He said: “We have had so much encouragement and cheers from people who would be very remote from a place like this and what we stand for. They like the beer.”

The monks, he said, consulted industry experts and Trappist breweries, before deciding in 2014 to make their own beer.

The refectory, kitchen and laundry were relocated to make space for a brewery, and the cow sheds were converted into a warehouse.

The monks were advised not to try to make an imitation Belgian beer, but to “lean on the tradition” of English ale, Father Varden said.

Using only English barley and hops and a strain of English yeast, the result is a twice-fermented, full-bodied mahogany-colored beer, both sweet and bitter in taste, and with an alcohol volume of 7.4 percent.

Cistercian Brother Martin poses with bottles of Tynt Meadow English Trappist Ale in the brewery at Mount St. Bernard Abbey July 11 in Leicestershire, England. (CNS photo/Simon Caldwell)

Food and drink critics have praised the beer, with one telling the British Broadcasting Corp. that it was “seriously nice.”

Father Varden said Tynt Meadow was a comparatively strong beer within the British market but was nevertheless “significantly below the 10 or 11 percent” sometimes brewed by monks in continental Europe.

He added: “It presupposes responsible drinking. It is not a beer to be quaffed. It lends itself very well as a culinary beer, a beer to be drank with good food.”

The brewery is just the 12th in the world to be allowed to call itself Trappist after conforming to the standards of the International Trappist Association.

Six of the other Trappist breweries are located in Belgium, two in the Netherlands and one each in the U.S., Austria and Italy.
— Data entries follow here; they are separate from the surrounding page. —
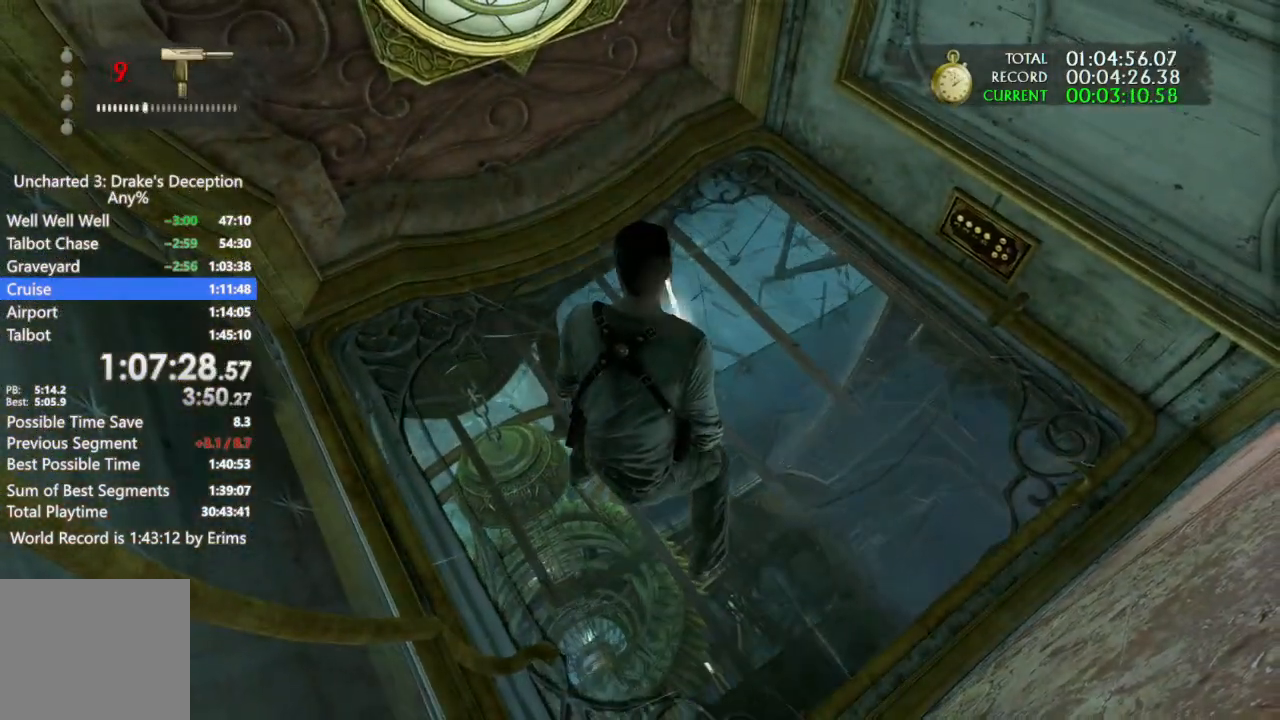
{"buttons": ["R1"], "left_stick": "center", "right_stick": "down-right", "button_events": []}
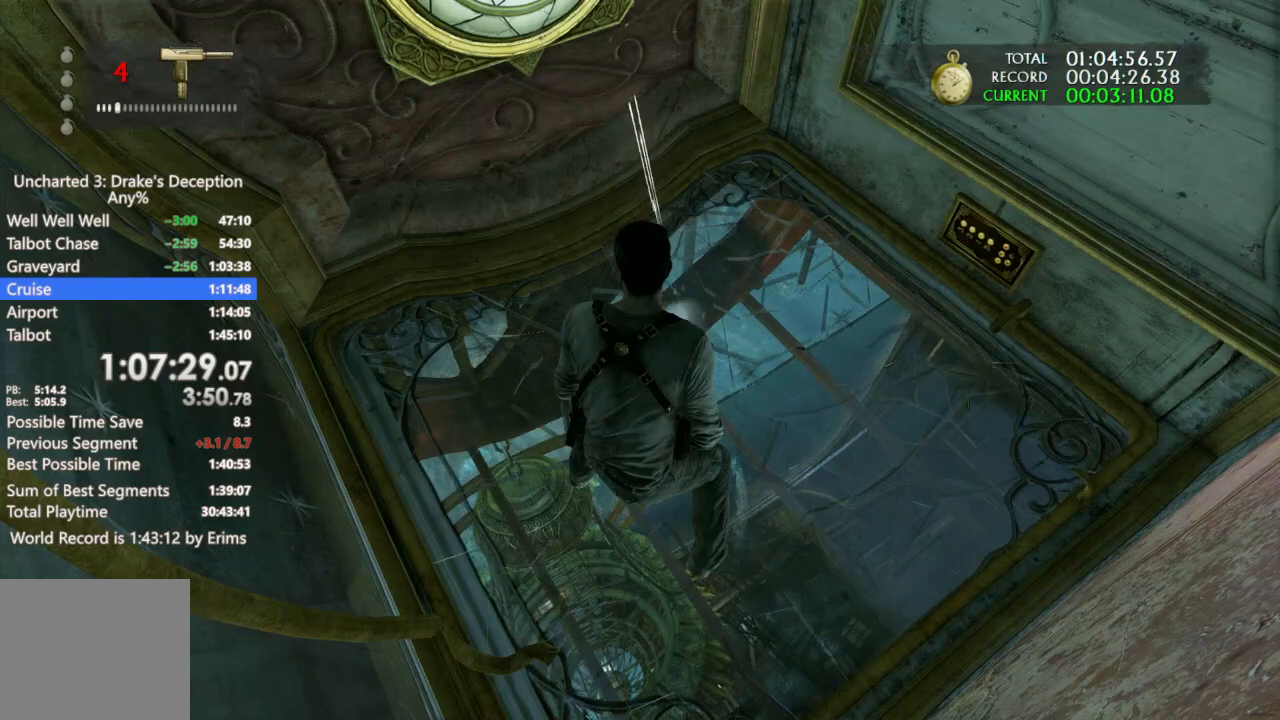
{"buttons": ["R1"], "left_stick": "center", "right_stick": "down-right", "button_events": []}
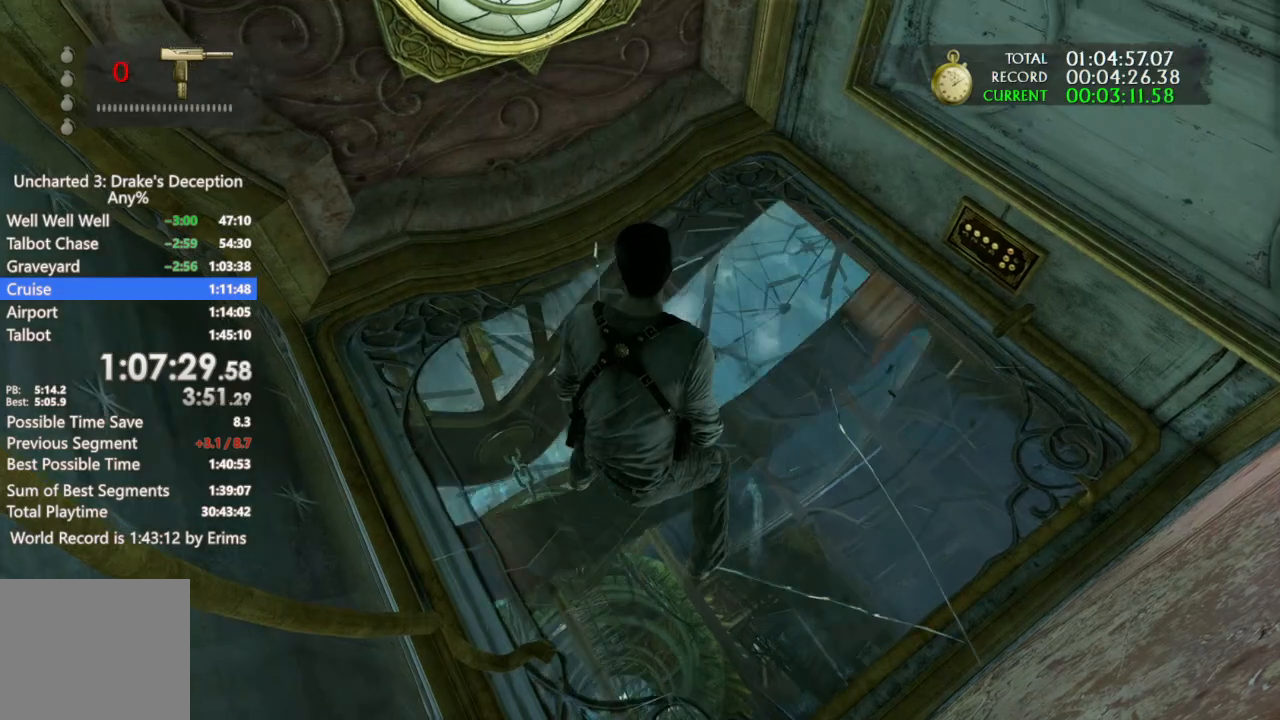
{"buttons": ["R1"], "left_stick": "center", "right_stick": "down-right", "button_events": []}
To qualify as a Trappist brewery, the beer must be brewed by the monks, but the operation must be of secondary importance to their way of life.

Also, the beer must not be brewed for profit but only to sustain the life of the community and to support charitable causes.

“A lot of people assume that in a place like this we get coffers of gold sent to us from the Vatican by Parcelforce every quarter,” said Father Varden.

“It would be nice if they came, but we depend on the work of our hands to ensure the upkeep of this place and to try to be good stewards,” he continued.

He added: “We needed a sector of work commensurate with our present reality. Brewing was one of the options on the drawing board and ended up seeming the most attractive option.”

The font for the labels for the Tynt Meadow beers follows a 12th-century Cistercian script, and the logo depicts the three lancet windows visible on each side of the tower of the English Gothic-style abbey church.